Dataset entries

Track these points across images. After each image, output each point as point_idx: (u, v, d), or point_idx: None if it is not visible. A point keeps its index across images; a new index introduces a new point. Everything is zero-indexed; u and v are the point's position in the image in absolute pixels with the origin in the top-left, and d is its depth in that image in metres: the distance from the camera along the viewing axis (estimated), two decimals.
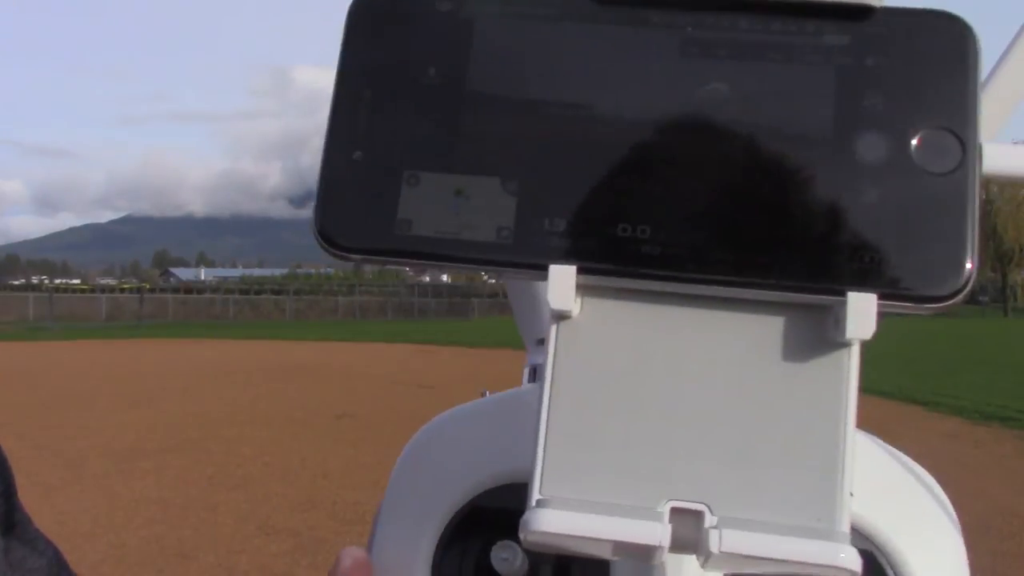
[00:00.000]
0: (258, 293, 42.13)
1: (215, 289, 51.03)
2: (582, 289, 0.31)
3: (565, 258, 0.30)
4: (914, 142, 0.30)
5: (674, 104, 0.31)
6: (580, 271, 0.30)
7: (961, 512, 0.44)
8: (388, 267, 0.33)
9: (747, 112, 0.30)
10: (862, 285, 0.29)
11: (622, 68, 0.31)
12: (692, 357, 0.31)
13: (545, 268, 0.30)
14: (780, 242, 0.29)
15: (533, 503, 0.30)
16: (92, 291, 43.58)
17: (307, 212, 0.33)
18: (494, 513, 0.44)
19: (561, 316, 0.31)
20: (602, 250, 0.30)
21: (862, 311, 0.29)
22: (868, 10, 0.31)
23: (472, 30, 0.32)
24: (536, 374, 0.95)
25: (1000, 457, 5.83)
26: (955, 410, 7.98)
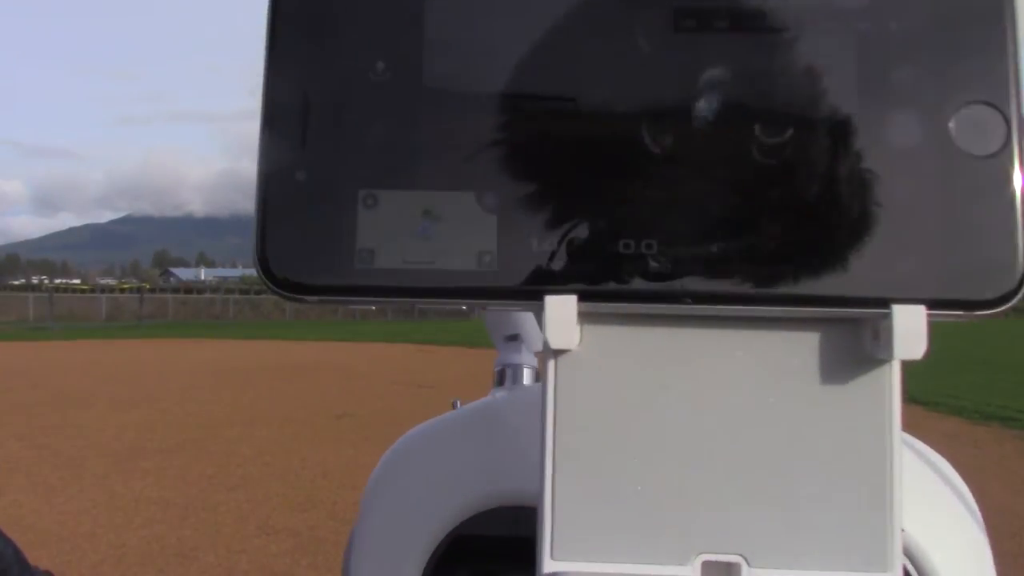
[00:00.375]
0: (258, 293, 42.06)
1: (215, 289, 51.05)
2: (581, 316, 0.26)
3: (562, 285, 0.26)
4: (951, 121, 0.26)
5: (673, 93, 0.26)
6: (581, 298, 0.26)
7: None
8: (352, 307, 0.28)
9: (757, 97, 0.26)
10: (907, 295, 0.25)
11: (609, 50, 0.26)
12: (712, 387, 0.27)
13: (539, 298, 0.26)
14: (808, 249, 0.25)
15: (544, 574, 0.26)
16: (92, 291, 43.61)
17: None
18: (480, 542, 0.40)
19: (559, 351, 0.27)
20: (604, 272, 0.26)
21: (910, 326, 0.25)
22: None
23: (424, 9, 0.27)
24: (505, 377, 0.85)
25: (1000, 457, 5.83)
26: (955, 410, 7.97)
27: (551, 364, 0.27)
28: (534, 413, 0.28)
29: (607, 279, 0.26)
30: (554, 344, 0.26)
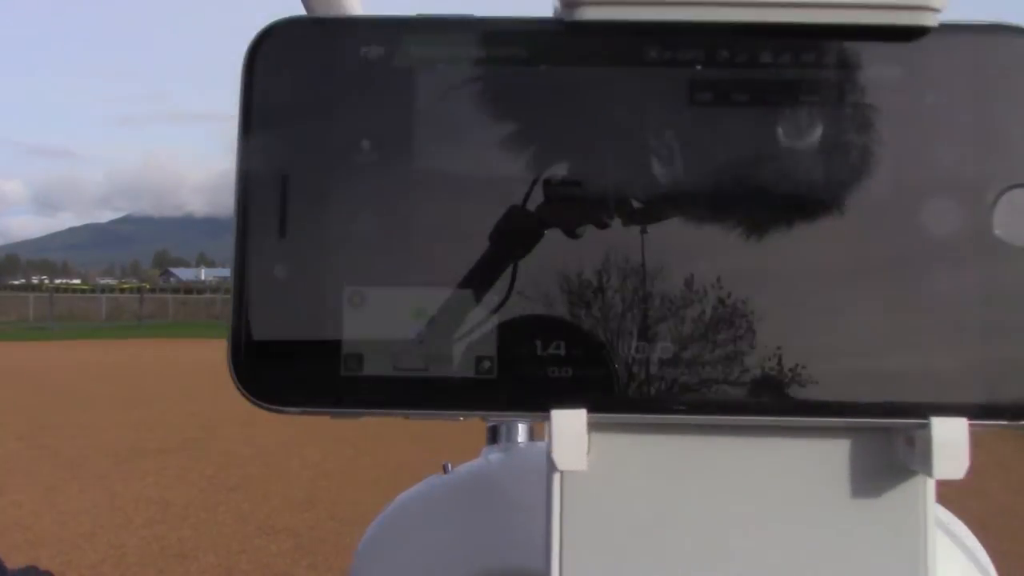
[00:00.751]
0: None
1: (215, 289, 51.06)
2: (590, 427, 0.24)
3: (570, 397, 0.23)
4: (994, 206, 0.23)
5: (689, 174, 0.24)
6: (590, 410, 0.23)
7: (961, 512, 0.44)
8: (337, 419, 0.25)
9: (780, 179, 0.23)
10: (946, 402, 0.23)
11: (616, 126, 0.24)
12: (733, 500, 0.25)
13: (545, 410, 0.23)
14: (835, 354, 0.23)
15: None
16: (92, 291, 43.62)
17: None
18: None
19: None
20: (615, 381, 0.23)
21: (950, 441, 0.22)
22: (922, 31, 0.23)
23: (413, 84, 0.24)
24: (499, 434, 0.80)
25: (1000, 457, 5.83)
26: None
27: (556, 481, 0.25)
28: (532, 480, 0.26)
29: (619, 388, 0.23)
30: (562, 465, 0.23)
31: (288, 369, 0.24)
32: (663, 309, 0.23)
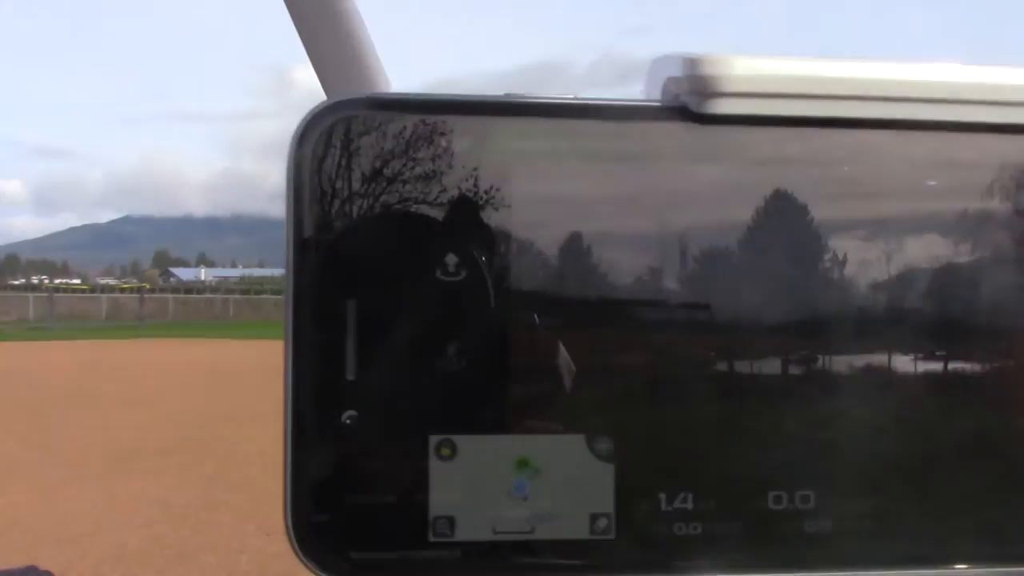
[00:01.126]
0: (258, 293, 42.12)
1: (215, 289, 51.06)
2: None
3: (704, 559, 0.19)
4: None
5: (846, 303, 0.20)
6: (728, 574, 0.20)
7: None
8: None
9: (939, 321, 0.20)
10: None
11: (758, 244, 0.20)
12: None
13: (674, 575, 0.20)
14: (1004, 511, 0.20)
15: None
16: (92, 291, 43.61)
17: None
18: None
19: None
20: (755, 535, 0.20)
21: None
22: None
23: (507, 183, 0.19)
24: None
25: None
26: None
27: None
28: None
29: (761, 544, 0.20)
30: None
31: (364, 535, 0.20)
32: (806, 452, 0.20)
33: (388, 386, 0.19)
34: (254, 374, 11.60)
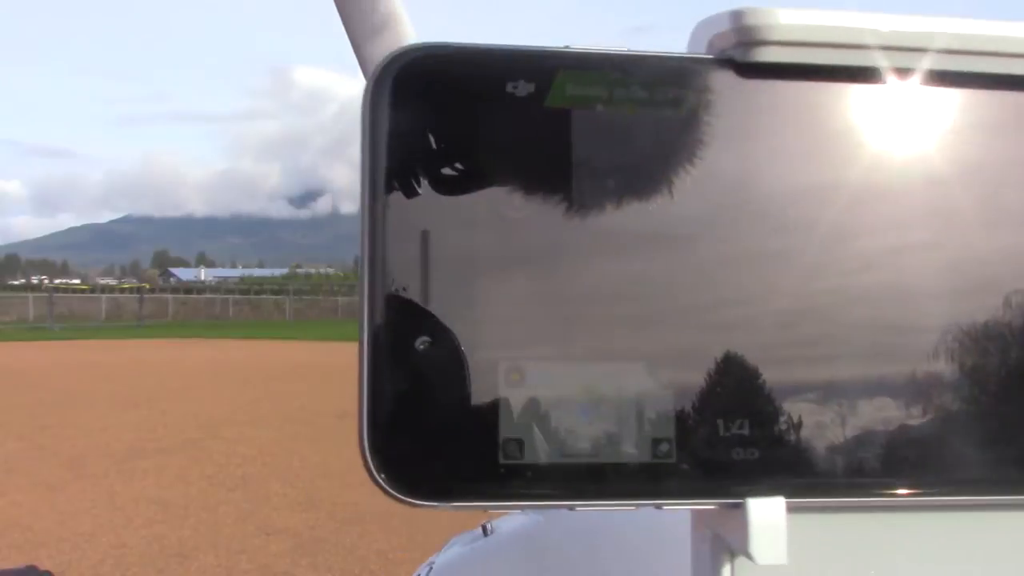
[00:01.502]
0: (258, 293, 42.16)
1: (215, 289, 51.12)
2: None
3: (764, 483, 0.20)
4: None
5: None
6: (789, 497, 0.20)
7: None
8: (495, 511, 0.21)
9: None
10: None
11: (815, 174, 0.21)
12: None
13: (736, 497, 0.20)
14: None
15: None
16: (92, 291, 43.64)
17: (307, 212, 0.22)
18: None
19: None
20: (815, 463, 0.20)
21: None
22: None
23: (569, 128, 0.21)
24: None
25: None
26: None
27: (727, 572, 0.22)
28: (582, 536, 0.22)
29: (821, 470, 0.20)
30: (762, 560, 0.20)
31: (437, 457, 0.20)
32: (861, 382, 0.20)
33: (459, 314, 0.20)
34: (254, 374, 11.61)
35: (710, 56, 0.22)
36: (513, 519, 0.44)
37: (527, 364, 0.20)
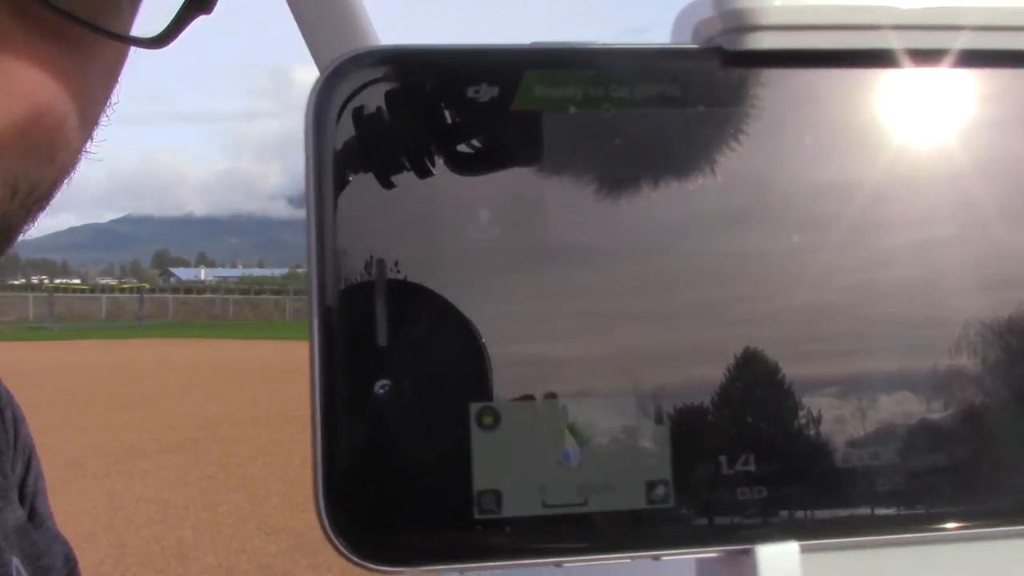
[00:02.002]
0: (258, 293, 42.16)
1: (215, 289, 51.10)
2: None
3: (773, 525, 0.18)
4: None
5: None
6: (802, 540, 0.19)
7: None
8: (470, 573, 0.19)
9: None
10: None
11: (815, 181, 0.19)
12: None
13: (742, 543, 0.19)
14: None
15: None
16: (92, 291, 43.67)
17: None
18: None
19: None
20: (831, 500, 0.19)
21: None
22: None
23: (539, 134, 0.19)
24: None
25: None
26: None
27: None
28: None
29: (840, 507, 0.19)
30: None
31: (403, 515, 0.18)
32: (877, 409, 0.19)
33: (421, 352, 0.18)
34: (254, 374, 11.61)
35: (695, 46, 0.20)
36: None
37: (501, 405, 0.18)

--

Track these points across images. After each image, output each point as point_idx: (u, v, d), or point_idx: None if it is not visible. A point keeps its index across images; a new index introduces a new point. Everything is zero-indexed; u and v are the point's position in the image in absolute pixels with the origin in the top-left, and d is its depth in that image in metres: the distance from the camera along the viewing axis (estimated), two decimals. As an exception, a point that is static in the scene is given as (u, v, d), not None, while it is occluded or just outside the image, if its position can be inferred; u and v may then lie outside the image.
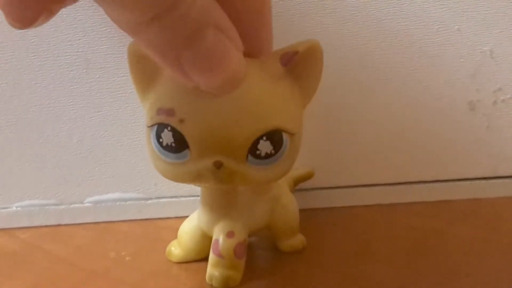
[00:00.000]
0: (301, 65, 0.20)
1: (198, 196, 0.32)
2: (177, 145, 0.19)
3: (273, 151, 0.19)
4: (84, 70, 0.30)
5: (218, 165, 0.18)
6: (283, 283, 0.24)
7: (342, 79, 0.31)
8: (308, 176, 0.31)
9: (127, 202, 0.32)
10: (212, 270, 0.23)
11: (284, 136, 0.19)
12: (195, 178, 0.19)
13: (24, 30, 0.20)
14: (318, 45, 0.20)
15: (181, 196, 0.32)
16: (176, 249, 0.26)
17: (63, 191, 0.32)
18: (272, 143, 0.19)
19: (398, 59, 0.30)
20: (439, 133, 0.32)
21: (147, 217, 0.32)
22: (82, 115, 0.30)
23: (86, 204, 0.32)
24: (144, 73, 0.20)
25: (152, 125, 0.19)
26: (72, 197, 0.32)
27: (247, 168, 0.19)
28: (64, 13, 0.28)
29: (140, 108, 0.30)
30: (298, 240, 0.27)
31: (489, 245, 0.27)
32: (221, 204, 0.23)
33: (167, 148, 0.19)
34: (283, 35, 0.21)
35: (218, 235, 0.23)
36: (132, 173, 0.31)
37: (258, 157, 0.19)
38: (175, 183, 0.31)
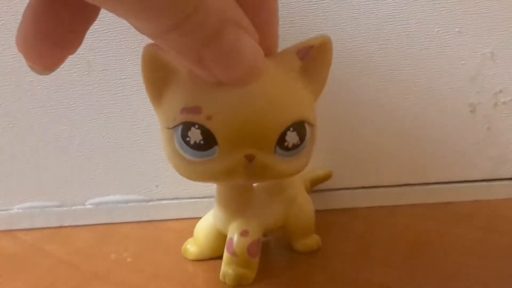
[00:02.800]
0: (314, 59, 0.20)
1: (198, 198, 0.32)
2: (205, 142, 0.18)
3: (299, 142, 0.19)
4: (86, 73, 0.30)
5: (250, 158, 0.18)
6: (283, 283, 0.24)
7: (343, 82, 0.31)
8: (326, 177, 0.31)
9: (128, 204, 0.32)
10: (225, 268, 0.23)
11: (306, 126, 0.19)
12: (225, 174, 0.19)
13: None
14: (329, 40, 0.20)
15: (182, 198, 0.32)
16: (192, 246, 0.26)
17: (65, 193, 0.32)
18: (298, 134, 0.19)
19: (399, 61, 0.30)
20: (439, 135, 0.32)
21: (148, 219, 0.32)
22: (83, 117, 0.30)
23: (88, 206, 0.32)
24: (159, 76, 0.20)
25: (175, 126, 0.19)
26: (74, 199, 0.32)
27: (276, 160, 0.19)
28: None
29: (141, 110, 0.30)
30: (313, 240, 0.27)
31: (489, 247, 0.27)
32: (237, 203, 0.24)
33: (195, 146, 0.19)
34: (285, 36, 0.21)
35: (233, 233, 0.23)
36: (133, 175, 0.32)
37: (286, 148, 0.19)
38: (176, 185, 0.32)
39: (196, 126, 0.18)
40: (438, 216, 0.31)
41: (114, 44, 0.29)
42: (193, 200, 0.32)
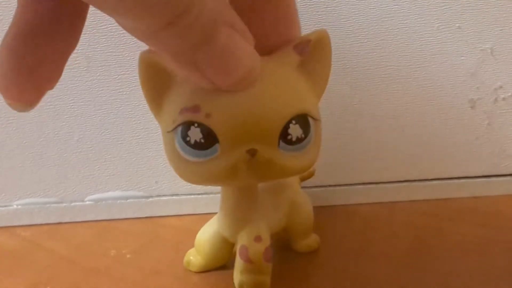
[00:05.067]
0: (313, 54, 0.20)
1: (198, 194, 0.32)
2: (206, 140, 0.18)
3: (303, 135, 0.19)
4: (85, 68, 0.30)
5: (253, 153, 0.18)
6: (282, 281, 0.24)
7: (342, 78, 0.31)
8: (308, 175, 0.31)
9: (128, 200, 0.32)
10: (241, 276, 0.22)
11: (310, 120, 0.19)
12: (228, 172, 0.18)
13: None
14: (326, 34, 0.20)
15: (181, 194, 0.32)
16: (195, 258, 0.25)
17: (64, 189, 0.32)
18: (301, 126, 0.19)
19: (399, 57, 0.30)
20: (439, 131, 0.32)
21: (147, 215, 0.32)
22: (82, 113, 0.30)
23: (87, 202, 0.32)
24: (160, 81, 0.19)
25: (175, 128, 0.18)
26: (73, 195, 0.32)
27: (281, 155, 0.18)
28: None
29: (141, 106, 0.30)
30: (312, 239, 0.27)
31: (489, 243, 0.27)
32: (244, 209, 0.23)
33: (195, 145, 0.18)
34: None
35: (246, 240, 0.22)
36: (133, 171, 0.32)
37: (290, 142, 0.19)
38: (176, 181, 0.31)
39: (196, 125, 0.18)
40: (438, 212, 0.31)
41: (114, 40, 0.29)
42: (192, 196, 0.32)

INSTRUCTIONS FOR THE TASK:
The answer must be every line of the data that holds the word "introduces".

SOLVED EXERCISE:
Track these points across images. After each image, output each point as point_idx: (u, v, d), or point_idx: None if it is not visible. A point keeps its index across images; a new index introduces a new point. Everything is zero-indexed; u and v are the point's position in the image in absolute pixels with the origin in the top-left, and d is its depth in that image in metres: the distance from the camera along the viewing axis (estimated), two decimals.
Track these points across images. After each image, output each point as point_idx: (u, v, d), or point_idx: None if it is not visible. A point keeps its index across images; a new index introduces a new point. Everything is zero-indexed; u and v are the point's position in the image in absolute pixels with the origin in the top-left, and d is its depth in that image in metres: the distance from the camera along the viewing axis (estimated), two decimals. As an exception, a point that is static in the scene is given as (u, v, d), not None, while it is occluded or just outside the image, if its position can be inferred; u and v may then lie outside the image.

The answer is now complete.